Je ne sais vraiment trop si « dosage » est du jargon des BTP ou de celui de la médecine. Les maçons ou, plus précisément, leurs aides dosent, pour parfaire leur mélange à bâtir des murs impeccablement forts, résistants à toutes les intempéries et autres aléas du temps. Je ne sais pas plus si « dose » est de la famille de « dosage ». Le cas échéant, cela signifierait que « dosage » est un concept médical : prendre sa dose d’insuline. La dose normale. Attention, donc, au verbe doser qui peut être des BTP, de la médecine et du langage « junk ». Un doseur est un frimeur. C’est un doseur, il m’a dosé.

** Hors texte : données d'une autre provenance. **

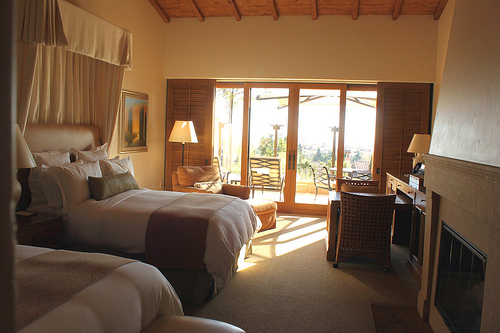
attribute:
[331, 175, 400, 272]
chair — brown, wooden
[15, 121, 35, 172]
lamp shade — white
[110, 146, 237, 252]
cover — brown, white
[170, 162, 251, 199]
chair — tan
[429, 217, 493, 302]
vent — black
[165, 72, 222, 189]
door — Slated, wooden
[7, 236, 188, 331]
cover — white, brown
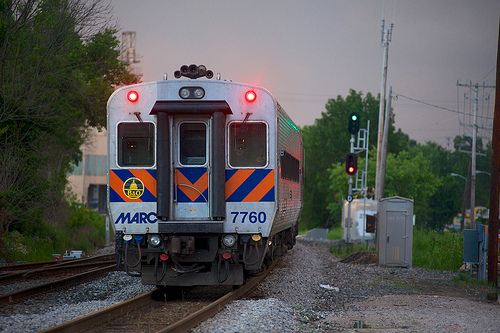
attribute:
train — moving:
[104, 76, 286, 272]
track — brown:
[122, 293, 196, 332]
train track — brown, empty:
[65, 294, 235, 333]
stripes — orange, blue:
[174, 169, 282, 205]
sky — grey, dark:
[251, 8, 500, 89]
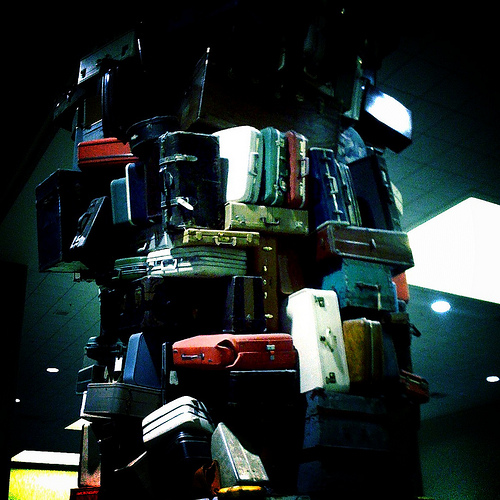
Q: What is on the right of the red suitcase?
A: A white suitcase.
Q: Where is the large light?
A: Ceiling.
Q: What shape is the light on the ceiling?
A: Square.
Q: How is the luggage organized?
A: Stacked.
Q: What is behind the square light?
A: A small round light.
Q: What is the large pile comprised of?
A: Suitcases.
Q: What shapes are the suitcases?
A: Rectangle.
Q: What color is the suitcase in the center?
A: Red.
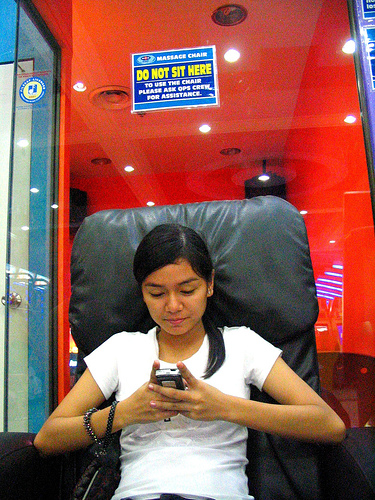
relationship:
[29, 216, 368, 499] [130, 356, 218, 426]
woman has hands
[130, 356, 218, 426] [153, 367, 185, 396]
hands holding cellphone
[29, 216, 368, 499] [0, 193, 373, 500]
woman sitting in chair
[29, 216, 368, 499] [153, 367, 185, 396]
woman looking at cellphone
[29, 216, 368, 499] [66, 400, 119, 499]
woman has handbag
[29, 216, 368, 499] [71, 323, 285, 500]
woman wearing shirt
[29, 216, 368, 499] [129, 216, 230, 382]
woman has hair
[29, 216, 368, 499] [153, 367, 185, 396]
woman holding cellphone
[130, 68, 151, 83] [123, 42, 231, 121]
do on sign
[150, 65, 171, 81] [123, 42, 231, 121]
not on sign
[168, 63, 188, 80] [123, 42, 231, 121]
sit on sign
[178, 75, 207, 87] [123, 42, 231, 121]
chair on sign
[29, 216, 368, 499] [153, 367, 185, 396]
woman with cellphone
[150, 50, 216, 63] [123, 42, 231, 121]
massage chair on sign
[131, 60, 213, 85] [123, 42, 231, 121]
do not sit here on sign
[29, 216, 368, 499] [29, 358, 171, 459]
woman has arm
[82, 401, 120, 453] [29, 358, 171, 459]
cord on arm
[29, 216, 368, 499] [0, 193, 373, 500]
woman in chair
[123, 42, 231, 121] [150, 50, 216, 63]
sign for massage chair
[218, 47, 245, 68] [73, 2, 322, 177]
can light on ceiling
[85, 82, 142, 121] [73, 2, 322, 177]
air vent in ceiling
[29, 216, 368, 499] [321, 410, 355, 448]
woman has elbow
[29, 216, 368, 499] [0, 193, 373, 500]
woman sits in chair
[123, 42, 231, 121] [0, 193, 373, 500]
sign above chair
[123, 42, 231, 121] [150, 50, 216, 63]
sign states massage chair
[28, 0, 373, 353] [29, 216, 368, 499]
walls behind woman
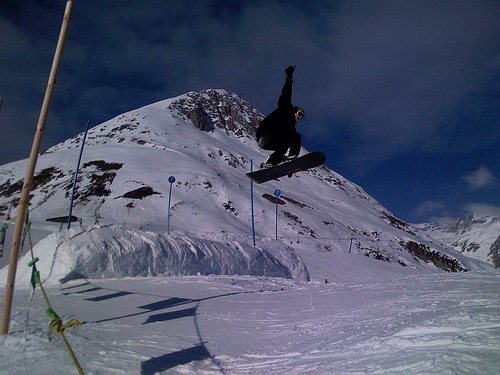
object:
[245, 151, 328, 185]
snowboard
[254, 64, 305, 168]
man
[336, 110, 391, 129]
air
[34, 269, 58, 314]
rope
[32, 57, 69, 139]
pole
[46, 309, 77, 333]
flag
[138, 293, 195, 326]
shadow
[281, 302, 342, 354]
snow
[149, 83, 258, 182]
mountain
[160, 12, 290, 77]
sky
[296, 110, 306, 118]
sunglasses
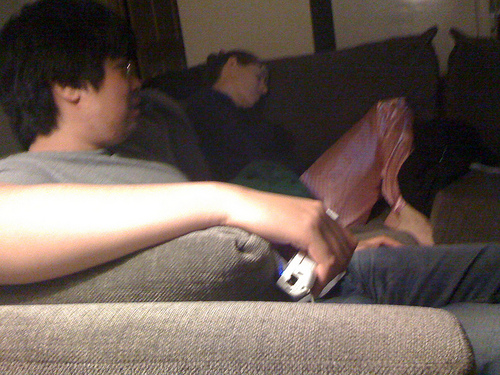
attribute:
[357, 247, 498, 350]
jeans — blue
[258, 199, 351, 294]
controller — white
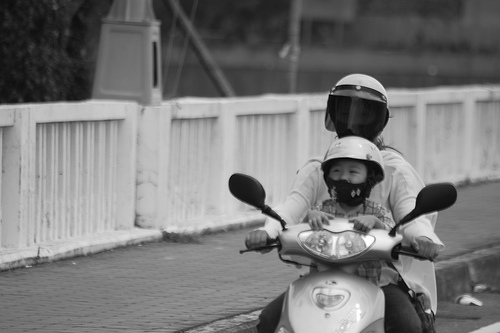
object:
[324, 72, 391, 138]
full helmet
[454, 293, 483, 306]
trash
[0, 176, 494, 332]
ground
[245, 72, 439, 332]
mother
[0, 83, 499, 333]
bridge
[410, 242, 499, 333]
road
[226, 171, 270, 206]
mirror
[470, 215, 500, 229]
brick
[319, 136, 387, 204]
helmet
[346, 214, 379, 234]
hands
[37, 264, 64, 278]
brick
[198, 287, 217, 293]
brick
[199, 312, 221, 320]
brick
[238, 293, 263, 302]
brick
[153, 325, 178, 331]
brick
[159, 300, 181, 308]
brick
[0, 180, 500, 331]
sidewalk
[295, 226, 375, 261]
headlight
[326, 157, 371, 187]
face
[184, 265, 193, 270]
brick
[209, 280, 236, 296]
brick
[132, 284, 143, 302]
brick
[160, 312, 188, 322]
brick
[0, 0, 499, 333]
image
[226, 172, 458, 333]
scooter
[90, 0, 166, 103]
pole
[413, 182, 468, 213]
mirror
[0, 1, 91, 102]
tree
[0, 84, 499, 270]
bridge railing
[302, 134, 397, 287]
boy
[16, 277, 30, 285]
brick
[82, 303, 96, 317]
brick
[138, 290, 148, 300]
brick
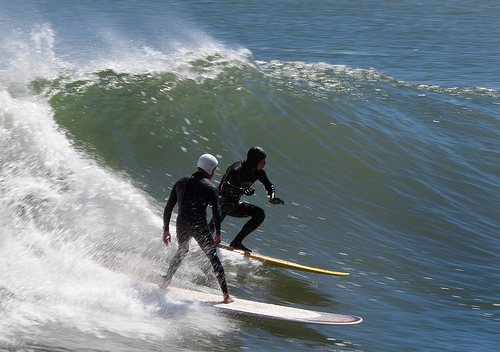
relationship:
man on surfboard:
[151, 151, 234, 306] [147, 284, 361, 332]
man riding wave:
[151, 151, 234, 306] [36, 153, 113, 349]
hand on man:
[258, 188, 292, 214] [218, 143, 284, 253]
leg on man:
[198, 243, 246, 304] [151, 151, 234, 306]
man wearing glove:
[218, 143, 284, 253] [263, 186, 286, 208]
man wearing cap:
[151, 151, 234, 306] [195, 149, 219, 176]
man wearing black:
[151, 151, 234, 306] [165, 176, 228, 300]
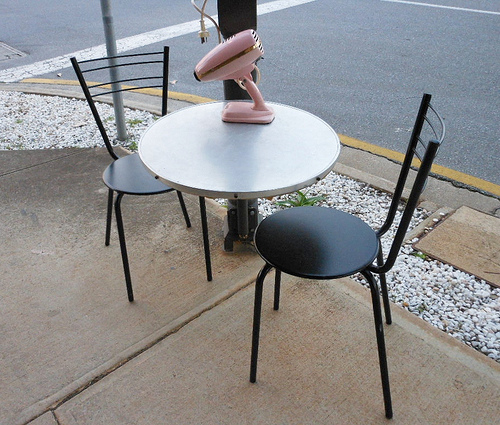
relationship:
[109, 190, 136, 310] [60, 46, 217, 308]
leg of chair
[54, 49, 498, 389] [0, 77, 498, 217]
gravel along edge of sidewalk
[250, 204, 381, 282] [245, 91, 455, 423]
seat of chair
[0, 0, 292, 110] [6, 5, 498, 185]
line on road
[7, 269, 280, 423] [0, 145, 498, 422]
crack in sidewalk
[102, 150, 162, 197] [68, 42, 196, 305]
seat of chair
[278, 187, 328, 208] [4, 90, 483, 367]
weeds in gravel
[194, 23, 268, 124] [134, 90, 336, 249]
object on table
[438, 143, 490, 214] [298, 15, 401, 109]
line along side of road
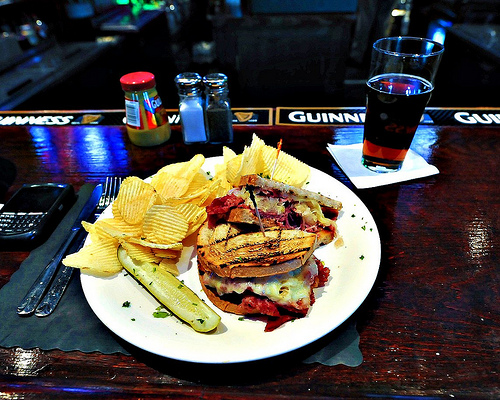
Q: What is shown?
A: Food.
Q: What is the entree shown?
A: Sandwich.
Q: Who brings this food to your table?
A: Waitress.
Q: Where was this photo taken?
A: Restaurant.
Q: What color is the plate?
A: White.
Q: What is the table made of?
A: Wood.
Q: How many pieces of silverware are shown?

Le « dosing », c’est tout un style. Ça peut être dans la manière de parler en très bon mélange (zreïga) de toutes les langues nationales, assorties de quelques mots de français ou d’anglais. Ça peut faire dans la démarche à la Zao ou la John Travolta. Ça peut être dans le pantalon arrivant aux mollets. Quoi. Ok. Nice. Wenibik. Yes. Zeïn. Ça peut être dans la façon de se saluer, via petites claques de main en forme de poing. Quand on dose, tout passe. Même la politique. Rien ne va plus sans dosage. Ça, c’est depuis longtemps. Gouvernement : dosage. Bureaux exécutifs des partis politiques : dosage. Conseils nationaux : dosage. Assemblée nationale : dosage. Commissions nationales : dosage. Commission nationale de la surveillance lunaire, Bureau des Oulémas de Mauritanie, Union nationale des Imams : encore dosage.
Rassemblement des journalistes, toujours dosage. Régional, communautaire, en genre et en nombre : c’est combien de ministres pour telle région ? Combien pour tel groupe ? Combien pour les femmes ? Les jeunes ? Les gens de l’Est ? De l’Ouest, du Nord, du Fleuve ? C’est combien pour les homosexuels ; les transsexuels ? Les métis ? Les chauves, les imberbes ? Les plus de quatre-vingt ans ? Les anciens généraux ? Combien pour les anciens présidents, les anciens premiers ministres ? Combien pour les guerriers, pour les marabouts, pour les Harratines, les esclaves ? Combien pour la majorité ? Combien pour l’opposition ? Il faut doser, sinon, ce n’est pas possible.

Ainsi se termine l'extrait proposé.